- _Problem A_:
Retype the part of the court judgment that opens with the words containing "2. The second" and closes with "by the case.".
- _Problem B_:
Decide whether each statement agrees with the court judgment, answering yes or no and quoting the words of the judgment that settle it: (i) the development application was made to the Council in 2000; (ii) the Applicant is pressing the Motion to categorize the development as a bed and breakfast establishment; (iii) the Notice of Motion was filed and served on a Friday.

═══ Selection

CITATION: Parkes v Byron Shire Council [2003] NSWLEC 78
PARTIES:

APPLICANT:
Parkes

RESPONDENT:
Byron Shire Council
FILE NUMBER(S): 11050 of 2001
CORAM: Bignold J
KEY ISSUES: Practice and Procedure :- determination of preliminary question of law by consent-whether costs should be ordered.
LEGISLATION CITED:
CASES CITED:
DATES OF HEARING: 15/03/2002
EX TEMPORE
JUDGMENT DATE :

03/15/2002
LEGAL REPRESENTATIVES:


APPLICANT:
Mr T Hale SC
SOLICITORS
Beesley and Hughes

RESPONDENT:
Mr I Hemmings, Barrister
SOLICITORS
Abbott Tout


JUDGMENT:


IN THE LAND AND

Matter No. 11050 of 2001


ENVIRONMENT COURT OF

Coram: Bignold J.


NEW SOUTH WALES

15 March 2002

PARKES

Applicant

v

BYRON SHIRE COUNCIL

Respondent

JUDGMENT


Bignold J:

1. The Court has before it two matters, one a preliminary question of law raised by the Council in the proceedings, they being an appeal in class 1 against the Council’s refusal of the development application made by the Applicant, and, secondly, a Motion that is not being pressed by the Applicant seeking leave to categorise the development, the subject of the pending class 1 appeal, as a “bed and breakfast establishment” rather than as a tourist facility, the latter of which was the description given to the development application when it was originally lodged with the Council.

2. The second matter has effectively been withdrawn. It arose only by Notice of Motion filed and served on Monday of this week and the Council has responded to it in part by having prepared an affidavit by the Council’s Director of Local Approvals, Mr Pratt, sworn on the 13th (that is Wednesday of this week) and filed on the 14th. It is agreed that by the end of the day on the 13th, the Council had been informed by the Applicant’s Senior Counsel that that Motion would not be pressed and indeed ought not to have been served other than as a draft Motion which had been intended to elicit the Council’s approval so that the Court might deal with that matter in preference to the Council’s question which well before earlier this week had been conceded by the Applicant to not be in contest but, more importantly, not to be decisive or even relevant to the issues raised by the case.

3. The confusion has been compounded by an extraordinary amount of correspondence passing between the parties’ solicitors in recent months and it is unfortunate that in a planning appeal such an amount of detailed correspondence passing between solicitors would be required. Nonetheless the Applicant’s case presented a fundamental problem inasmuch as the development application, which had been made to the Council in 2000, had described the development for which approval was being sought as “the conversion of a dual-occupancy development to a tourist facility”, and in the supporting documentation including the Statement of Environmental Effects and Planning Report there is also raised and discussed and asserted “existing use rights”.

══════
═══ Listing

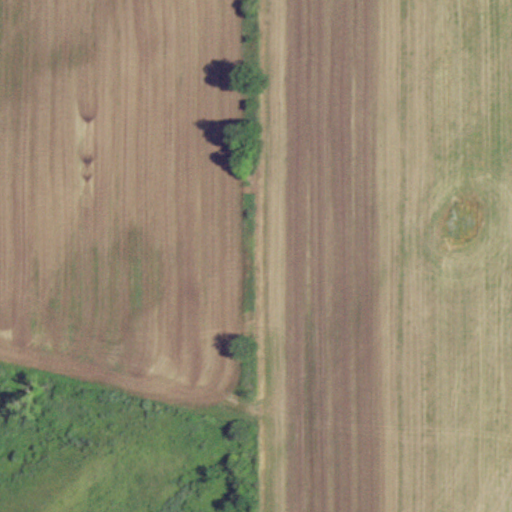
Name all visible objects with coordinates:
crop: (124, 192)
crop: (390, 256)
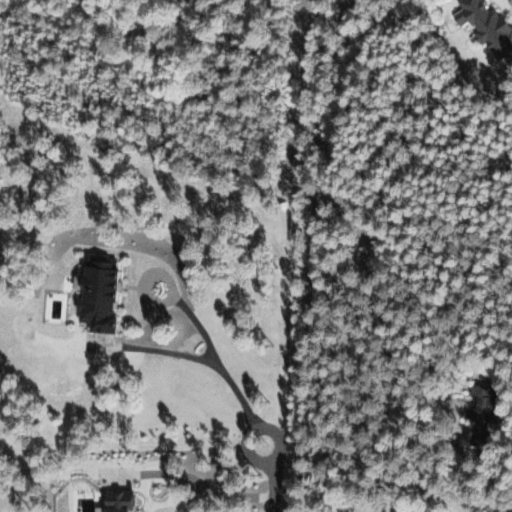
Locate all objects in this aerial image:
building: (484, 26)
building: (94, 294)
building: (476, 407)
road: (273, 486)
building: (112, 501)
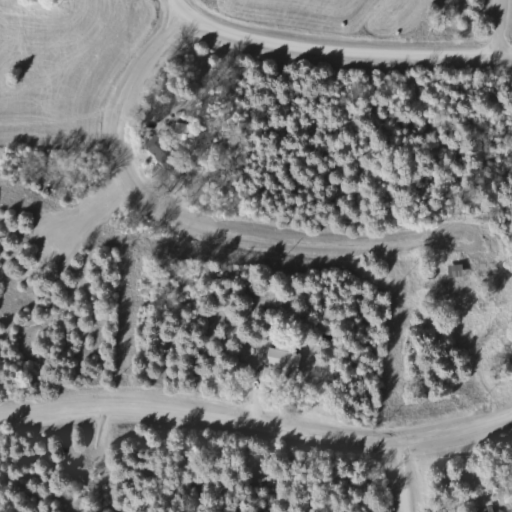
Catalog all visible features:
road: (502, 26)
road: (336, 44)
building: (177, 133)
road: (178, 217)
road: (107, 234)
road: (448, 236)
building: (443, 280)
building: (280, 360)
road: (257, 422)
road: (404, 475)
building: (493, 511)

══════

- _Full response A_:
2. The second matter has effectively been withdrawn. It arose only by Notice of Motion filed and served on Monday of this week and the Council has responded to it in part by having prepared an affidavit by the Council’s Director of Local Approvals, Mr Pratt, sworn on the 13th (that is Wednesday of this week) and filed on the 14th. It is agreed that by the end of the day on the 13th, the Council had been informed by the Applicant’s Senior Counsel that that Motion would not be pressed and indeed ought not to have been served other than as a draft Motion which had been intended to elicit the Council’s approval so that the Court might deal with that matter in preference to the Council’s question which well before earlier this week had been conceded by the Applicant to not be in contest but, more importantly, not to be decisive or even relevant to the issues raised by the case.

- _Full response B_:
(i) Yes: "the development application, which had been made to the Council in 2000"
(ii) No: "a Motion that is not being pressed by the Applicant"
(iii) No: "It arose only by Notice of Motion filed and served on Monday of this week"